Norms for First Pennace Service?

In short: Are there instructions or norms for a First Pennace Service?

Now here’s the story…

My daughter made her First Pennace on Saturday. We homeschool and she gets religion everyday but she was in the parish school for the last 2 years so we decided to let her go thorugh the faith formathin program as a transition to let he be with her class to receive her sacraments. While I know she was well prepared and have no issue with how the actual sacrament was administered, I took issue with the actual service itself. As a parents, my wife and really felt disconnected and what there was of a service was not well prepared and chaotic at times.

First let me start off that our parish Masses are very vell done and reverent. Our pastor is very traditional but somewhat of a “one man show.” Now, there was a rehearsal for this the week before that my wife attended. That consisted of the pastor talking to the children and parents and not much else. There was no actual practice or the next week. Father mentioned the “song” that the children usually sing and he apparently was met with a blank look from the coordinator who had no idea what he was talking about. He then instructed her that they will learn “the song” for the next week. From what my daughter sauid, they listened to a “song” on a CD in class that SUnday but she didn’t remember what it was called or the words.

We arrived about 10-15 mins before the service on Saturday and there were groups of parents sitting in various areas of the church. The children were instructed to sit all together in the front but in no particular order. One of the teachers was passing out handouts with the “song” lyrics on it and ran out just before she got to us. She apologized and said that she didn’t know that father wanted her to make enough copies for everyone.

Father came out about 5 minutes to nine and announced that the children were going to practice their “song.” I think this was news to the organist as he tried his best to go along with it. Needless to say we sat there whil they practiced this song all while there were still kids straggeling in. When tehr were don practicing, we then all stoof up and sang the “song” and were instructed to it down. Father addressed the children for a bit, then had them repeat a response to a prayer (that they never learned or practiced). We all said the Our Father and then the 3 priests went into their confessionals and the teachers began hearding the children to the confessionals. When they were done, they were to say their pennace, light a candle in front of the sanctuary, and then they could leave.
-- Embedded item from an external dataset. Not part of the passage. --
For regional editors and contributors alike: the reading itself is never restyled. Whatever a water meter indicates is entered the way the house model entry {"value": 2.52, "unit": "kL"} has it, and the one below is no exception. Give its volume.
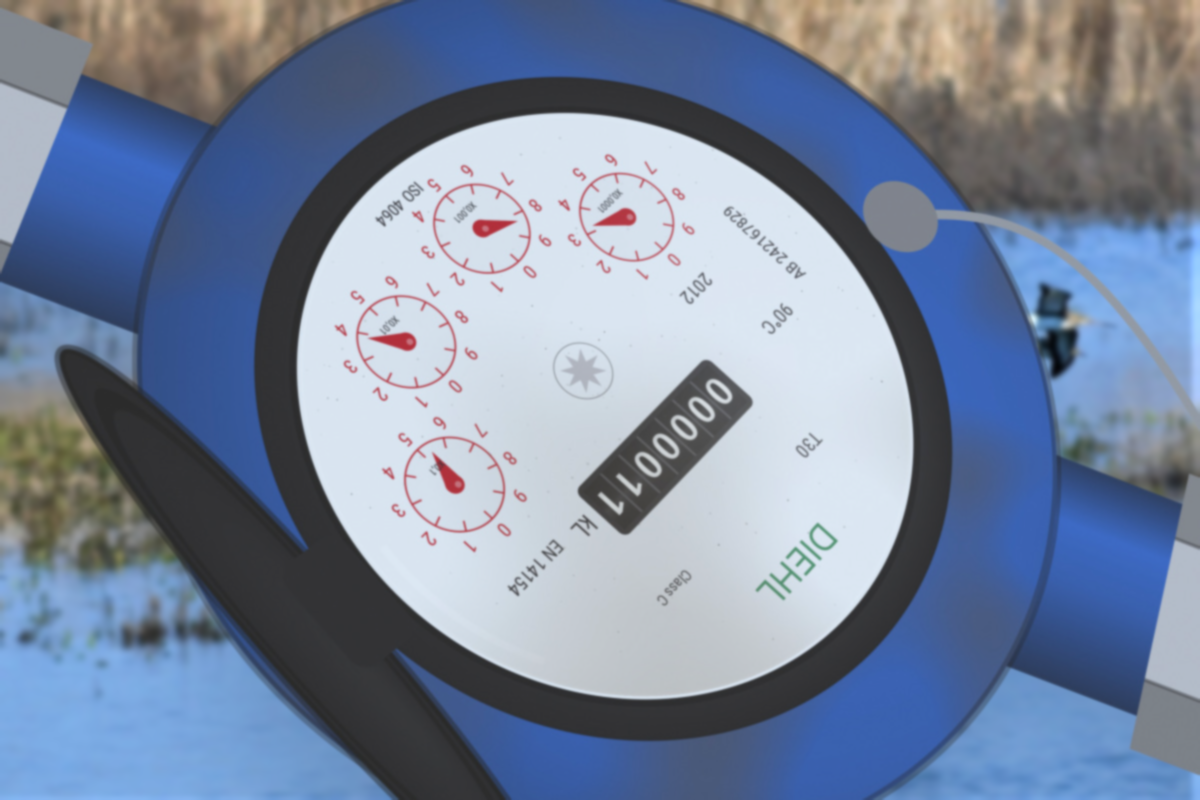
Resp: {"value": 11.5383, "unit": "kL"}
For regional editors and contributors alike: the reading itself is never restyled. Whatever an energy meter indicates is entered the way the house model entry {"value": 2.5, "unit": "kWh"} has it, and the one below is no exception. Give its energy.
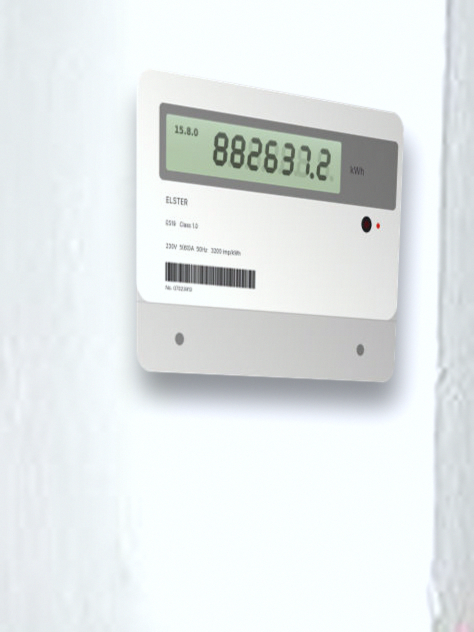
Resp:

As parents that go to Mass each week and participate in the parish, we felt uncomfortable. I can’t imagine the how parent who doesn’t normally attend felt. This is the first one of these I’ve attended since my own and my memory of that is vague. Is there a proper way to do this or is the service up to the pastor?

A group “First Penence Service” is neither a requirement or necessary, the proper reception of the Sacrament individually is. However no one ever records the reception of the Sacrament in any way.
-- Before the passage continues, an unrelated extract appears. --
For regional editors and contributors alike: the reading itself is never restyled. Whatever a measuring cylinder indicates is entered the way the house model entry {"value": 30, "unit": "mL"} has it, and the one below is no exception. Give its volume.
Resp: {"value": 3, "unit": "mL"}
my bet is the priest sprang the whole idea on the DRE at the last minute, I just giggle at the idea of getting an organist (he is over 80) to church early Saturday morning.

please cut some slack here. In the past our pastor has not wanted any kind of service, he just wants to start hearing confessions from children who have been well prepared by catechists and parents. so we get a visiting priest while Father is ill, who wants to preach first, lead them in an examination of conscience and so forth. His words were very well addressed to the age group, but w/o a hint of pre-warning for the catechists in charge. I am sure I looked clueless trying to get things organized the way he wanted. we already had our retreat the week before 1st confession where we did what normally happens at a communal penance service (w/o confession) and instruct the parents to go home and finish final preparation with the children and bring them back the next Saturday morning.

there is no “norm” it is not required for first confession. If a parish has a communal penance service as in the second form of the new rite, that is fine, but it does not go so far as to mandate songs, prayers, readings etc.

As far as the song sheets I would have quickly made copies for the number of candidates, since it was “their” song, and not have made any for parents, who probably scarfed up the copies your DRE had made. Same as “handouts” for the retreat, I make one for each family, not each person, but always run out because some people bring 4-5 family members and take one for each.

“First Penance” is becoming too big a deal. We even have parents taking pictures of their kids going into the confessional. When I made my first penance we just walked from class to the church and put on a line. No prayers, no readings, no singing, no big deal. It is interesting that despite the big production some DREs make of first penance, for many, they don’t see a confessional again until they are ready for Confirmation.

The celebration of the Sacrament is always a private matter. The penence service is a different thing.

Its been three years, but I don’t remember my daughter’s first reconciliation being a big deal. Just a short talk by the priest and they said some prayers together, but it was mostly an individual event. My memory is more that it was a recognition of the event, not an actual service.